DAVID FOSTER WALLACE SIGUE AQUÍ
ASOMBRO. ESO FUE LO PRIMERO QUE SENTÍ AL ENTERARME DE QUE ESTE SEPTIEMBRE SE CUMPLIERON DIEZ AÑOS DEL SUICIDIO DE DAVID FOSTER WALLACE. LO COMENTÉ CON AMIGOS EN UNA CENA Y TODOS REACCIONARON IGUAL. ¿EN SERIO? ¿YA HAN PASADO DIEZ AÑOS? Y, POR LA CONVERSACIÓN QUE SIGUIÓ, SE ME OCURRIÓ QUE NOS ENCANTAN LAS EFEMÉRIDES Y ANIVERSARIOS VARIOS —EL NACIMIENTO O MUERTE DE TAL ESCRITOR, EL ESTRENO DE ESA PELÍCULA QUE TE MARCÓ, LA SALIDA AL MERCADO DE UN DISCO MÍTICO— PORQUE, DE ALGUNA MANERA, SON UN TESTIMONIO NO SOLO DEL TRASCURRIR DEL TIEMPO, SINO SOBRE TODO DE NUESTRO PASO POR EL MUNDO. YO VIVÍ ESO Y AQUÍ SIGO.
Enseguida, la charla con mis amigos derivó en la depresión de DFW, en cómo afectó a su obra, y hubo quien insinuó que sin ella su literatura no habría sido igual, dando a entender implícitamente que habría sido peor. Me parece mucho suponer. ¿Por qué no pensar que, de no haber sufrido esa enfermedad mental, no solo habría tenido la oportunidad de haber escrito más, ya que no se habría quitado la vida, sino que además habría escrito incluso mejor? Es cierto que la felicidad no suele dar para un buen argumento de ficción, pero eso no significa que el escritor —el creador, en definitiva— deba ser infeliz para producir arte. Me parece que hay ahí cierto afán de revancha, o de compensación: tenía mucho talento, pero era un pobre amargado; vivió como una desgraciada, qué lástima.
A poco que uno investigue sobre el tema, parece que la creencia de que la pena favorece la imaginación se remonta hasta Aristóteles. En la Grecia clásica se pensaba que la tristeza se debe a un desequilibrio en la producción de los cuatro humores que segrega nuestro cuerpo. De hecho, en griego, melancolía significa literalmente bilis negra . Al respecto, el pensador ateniense observó que grandes hombres de su tiempo, incluido su maestro Platón —o héroes mitológicos como Heracles—, estaban muy lejos de ser el alma de las fiestas, e iban por ahí con su túnica puesta y su cara larga y mirando al suelo y con la barba llena de migas de pan —esto último es cosa mía, me los imagino as—. Por lo que concluyó que la melancolía era el mal de los genios. En mi opinión, es una asociación desafortunada.

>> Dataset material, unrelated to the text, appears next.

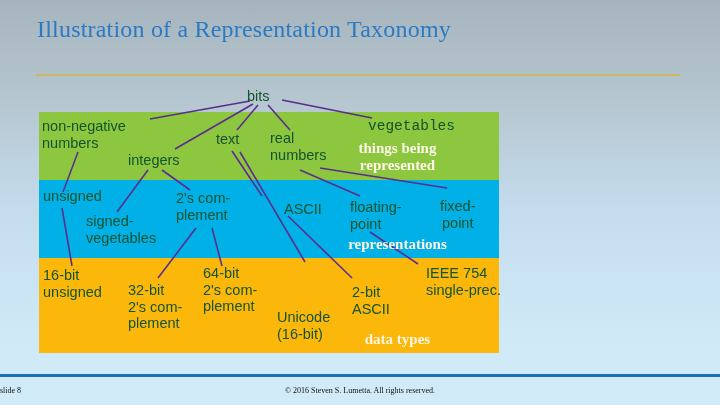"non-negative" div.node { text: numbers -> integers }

Basta con echar un vistazo alrededor para darnos cuenta que la depresión, la ansiedad y demás enfermedades mentales no diferencian entre gente creativa y no creativa, y afectan por igual a personas brillantes y a zoquetes. Y lo contrario es igualmente cierto: la depresión no te convierte en artista. Me viene a la memoria un documental que vi sobre Jimi Hendrix en el que uno de los entrevistados decía que el guitarrista no era un extraordinario músico gracias a las drogas, sino a pesar de ellas. De la misma forma, creo que DFW no escribió gracias a la depresión, sino a pesar de ella. Y si bien es cierto que las enfermedades mentales parecen afectar más a gente creativa — Sylvia Plath, Hemingway, Virginia Woolf y un largo etcétera—, es simplemente porque los creadores tienen un eco que, un oficinista, por poner un ejemplo muy amplio, no tiene. Además, tengo la impresión de que a menudo se recuerda más la biografía de un artista que su obra. Y creo que debería ser al revés, deberíamos celebrar su legado más allá de sus circunstancias. Pensar que la depresión se nos llevó a DFW hace diez años, sí, pero su talento sigue aquí, entre nosotros.